When The Indian Olympic Association Backed Out On Our Own Medal Winning Athlete

Posted on October 8, 2014 in Sports

By Shreya Sharma:

Biased judgements and unjust decisions have made headlines time and again. What is not seen that often, though, is the courageous refusal of a lady to silently accept this injustice.

Sarita Devi

On 30th September 2014, L. Sarita Devi went into the semi finals of the Asian games, against South Korean wrestler Park Jina. Fighting in women’s lightweight category, Sarita was clearly the dominant player throughout the game. Disappointment dawned upon Sarita and her supporters when Park was declared winner by the judges, after the game. What followed was even more disheartening. When the athlete requested the Indian Olympic Association (IOA) for the $500 fee needed for filing a case against the judgement, IOA refused. Sarita had to borrow the required amount from her coach, Lenin Meitei, and an Indian journalist. The protest request, however, was immediately ruled out by the judges. What we saw that day was the unjust and biased decision by the judges pitted against IOA’s shameful act of distancing itself from the athlete.

The next day, at the prize distribution ceremony, Sarita chose to openly refute the decision of the judges. She refused to accept her bronze medal, handed it over to the silver medal holder, Park, and left the podium in tears. The act of this tearful rebel has been criticized by some, and appreciated by some others. We should ask ourselves — when was the last time we heard of a sportsperson staging such a protest? When was the last time we cared to question the IOA? When was the last time a sportsperson put his/her career at stake so that the future generations don’t have to face the brutalities he/she faced in this field? It is hard to recall a name.

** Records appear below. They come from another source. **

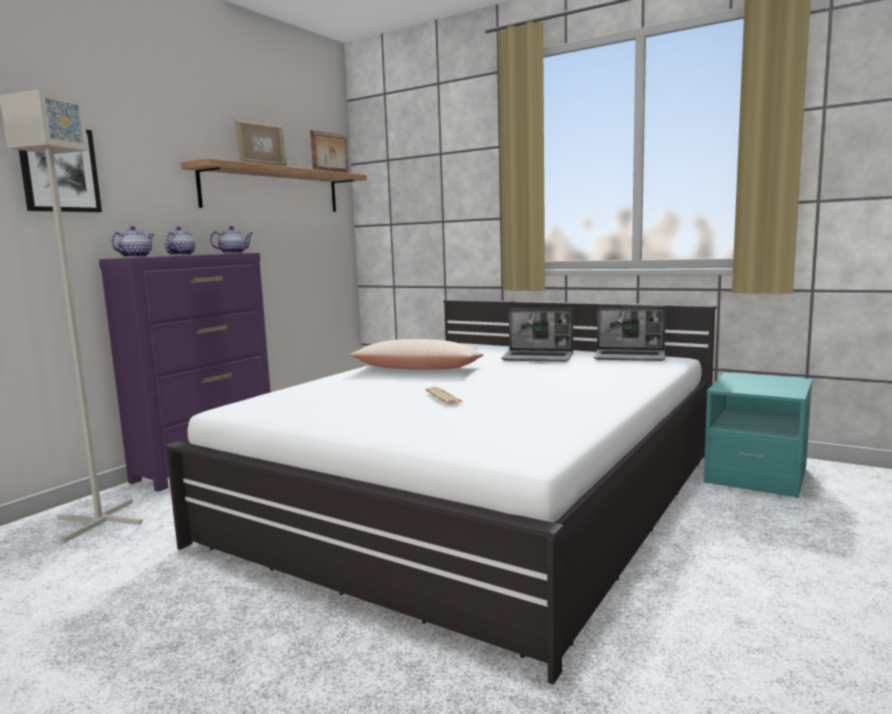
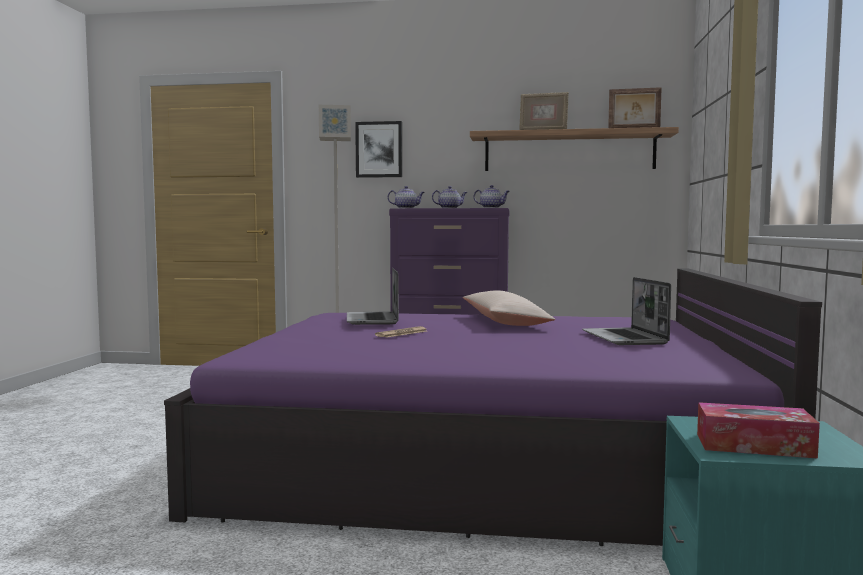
camera: 65 degrees right, 5 degrees down
white bed [165,300,717,685] -> purple bed [164,269,822,546]
laptop [593,307,666,361] -> laptop moved to [347,268,399,325]
none -> tissue box [697,402,820,459]

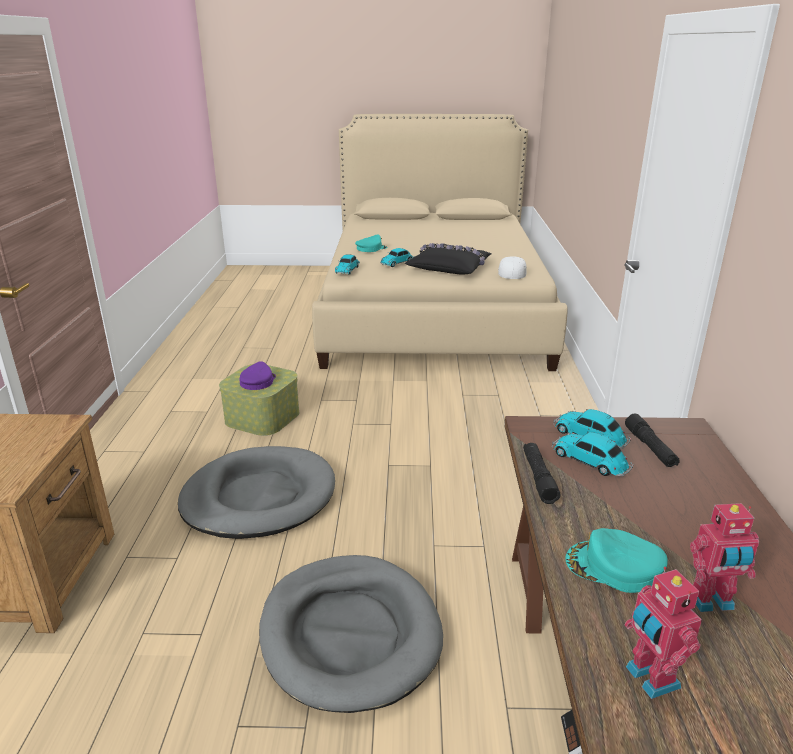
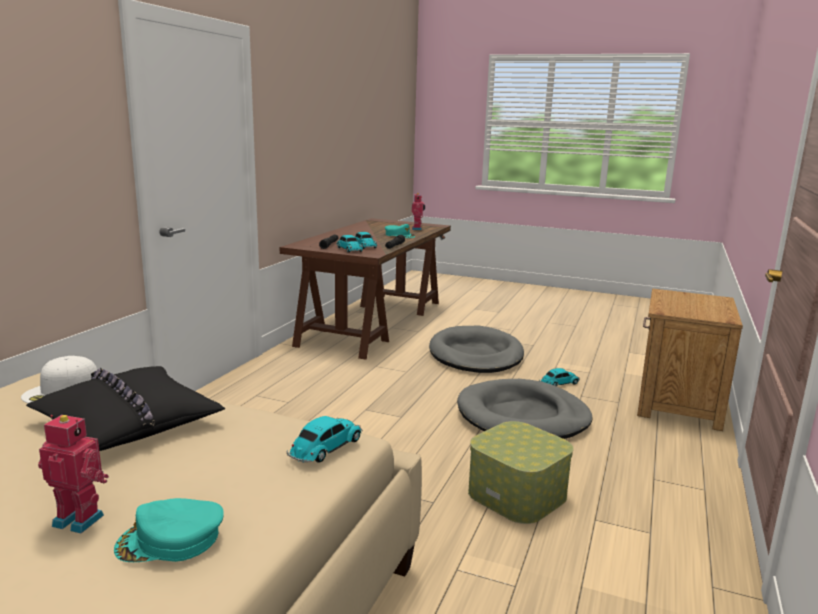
camera: 160 degrees left, 10 degrees down
purple cap [239,361,276,390] -> none
toy car [380,248,414,267] -> toy car moved to [539,368,580,387]
toy robot [690,503,759,612] -> toy robot moved to [38,415,109,533]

In 1968, Tommie Smith and John Carlos, two black American athletes, offered a ‘black salute’ as they stood on the podium as winners at the Mexico Olympics. Sarita has done something equally impactful. Would the scenario have been different if Sarita were a top notch, well known player? Would the people have taken her more seriously had she been a male? Would her protest change the dynamics of the way people look at sports associations and sports forums? These are the questions which Sarita has left for us to unfold.

Sarita’s case is not the sole case of bias at the 2014 Asian games. A similar tragedy was faced by L. Devendro Singh, another boxer from India who fought against a South Korean opponent. Also, this is not the first case of IOA’s unexpected behaviour against their own players. Former track ace PT Usha and present boxing champion Mary Kom have also recounted their tales of being ill-treated by the Indian officials.

Sarita’s defiance can be seen as a shout out to the world that Indians don’t just go to participate in events, they go to earn respect for their hardwork. The respect and the recognition being denied will no longer be accepted as sheer fate. A sore loss would be chosen over sporting an unjustified loss. The Indian Olympic Association needs to see sportspersons as more than mere tickets for travelling abroad. What does the Association stand for, if not for supporting its own players? The International forums need to play fair if they wish to sustain their respect. Till when will they be able to sustain their credibility if repeated cases of biases take place?

Sarita did her part by taking a stand at the podium. Whether this protest makes any difference or not, lies in our hands.